[Page-level text extractions]
--- START ---

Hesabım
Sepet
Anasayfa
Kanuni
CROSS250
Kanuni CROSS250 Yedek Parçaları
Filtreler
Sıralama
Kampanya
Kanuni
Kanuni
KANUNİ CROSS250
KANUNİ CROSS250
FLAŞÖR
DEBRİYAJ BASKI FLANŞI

--- END ---
--- START ---

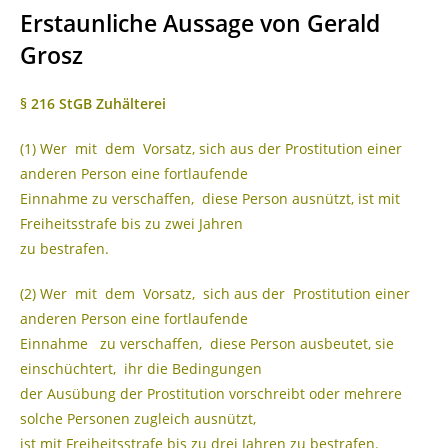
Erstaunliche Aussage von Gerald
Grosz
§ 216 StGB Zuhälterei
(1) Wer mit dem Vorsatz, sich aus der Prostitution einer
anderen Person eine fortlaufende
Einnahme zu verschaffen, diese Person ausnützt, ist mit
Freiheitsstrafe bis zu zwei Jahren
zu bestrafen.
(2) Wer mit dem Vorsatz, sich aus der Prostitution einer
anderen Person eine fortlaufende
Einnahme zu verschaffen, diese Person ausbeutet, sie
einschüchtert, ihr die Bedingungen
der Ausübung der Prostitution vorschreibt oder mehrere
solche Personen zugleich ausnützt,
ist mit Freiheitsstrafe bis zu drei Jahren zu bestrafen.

--- END ---

Which lines of the data contain the string "sich"? Copy each one.

* _Written solution_
(1) Wer mit dem Vorsatz, sich aus der Prostitution einer
(2) Wer mit dem Vorsatz, sich aus der Prostitution einer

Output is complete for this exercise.